Ouvrez n’importe quel article de design system et comptez les références culinaires. Hamburger menu. Kebab menu. Meatball menu. Toast notification. Breadcrumb navigation. Cookie consent. On ne conçoit pas des interfaces — on dresse un buffet.
Quelque part dans l’histoire du web, quelqu’un a regardé trois lignes horizontales et a pensé “ça ressemble à un hamburger”. Et au lieu de le corriger, l’industrie entière a dit “oui, et les trois points verticaux, c’est un kebab”. On a ensuite ajouté le bento, le döner, le sandwich, et les chips. Le design d’interface, c’est un menu de restaurant déguisé en spécification technique.
Cet article est un tour de table — ou plutôt un tour de buffet — de tous les patterns culinaires qui peuplent nos interfaces.

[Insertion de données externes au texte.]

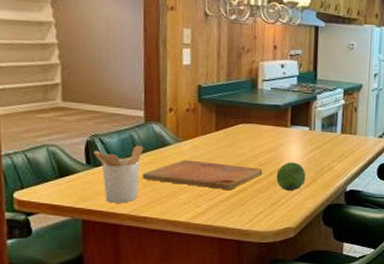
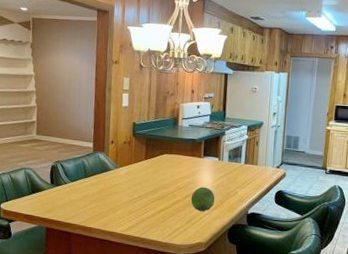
utensil holder: present [94,145,144,203] -> none [56,170,92,216]
cutting board: present [142,160,263,189] -> none [89,182,181,208]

Avec des démos interactives, parce qu’on ne parle pas de nourriture sans goûter.
Open any design system article and count the food references. Hamburger menu. Kebab menu. Meatball menu. Toast notification. Breadcrumb navigation. Cookie consent. We’re not designing interfaces — we’re catering a buffet.
Somewhere in web history, someone looked at three horizontal lines and thought “that looks like a hamburger.” And instead of correcting them, the entire industry said “yes, and the three vertical dots — that’s a kebab.” Then came the bento, the döner, the sandwich, and the chips. Interface design is a restaurant menu disguised as a technical specification.
This article is a tour de table — or rather a tour de buffet — of every culinary pattern living in our interfaces. With interactive demos, because you don’t talk about food without tasting.
Le buffet des menus
Tout a commencé avec le hamburger. Trois lignes. Un icône si universelle qu’elle n’a même plus besoin d’explication. Mais les designers, affamés de variété, ne se sont pas arrêtés là. Ils ont inventé tout un menu de menus.
Cinq icônes. Cinq plats. Tous font “ouvrir un truc” — mais chacun a son contexte, son placement, et son public. Interchangez-les et l’utilisateur cherche son menu comme un touriste cherche son restaurant dans une rue inconnue.
The menu buffet
It all started with the hamburger. Three lines. An icon so universal it no longer needs explanation. But designers, hungry for variety, didn’t stop there. They invented a whole menu of menus.
Five icons. Five dishes. All do “open a thing” — but each has its context, placement, and audience. Swap them around and the user searches for their menu like a tourist looking for a restaurant on an unfamiliar street.
Cliquez chaque icône et observez : même contenu, contexte totalement différent. Le hamburger cache une navigation entière. Le kebab révèle des actions sur un élément. Le meatball propose des options dans une barre. Le bento switch entre apps. Et le döner filtre une liste.
La règle du buffet : ne servez pas un kebab quand le client attend un hamburger. Chaque menu a son plat attitré.
Click each icon and observe: same content, totally different context. The hamburger hides an entire navigation. The kebab reveals actions on an item. The meatball offers options in a toolbar. The bento switches between apps. And the döner filters a list.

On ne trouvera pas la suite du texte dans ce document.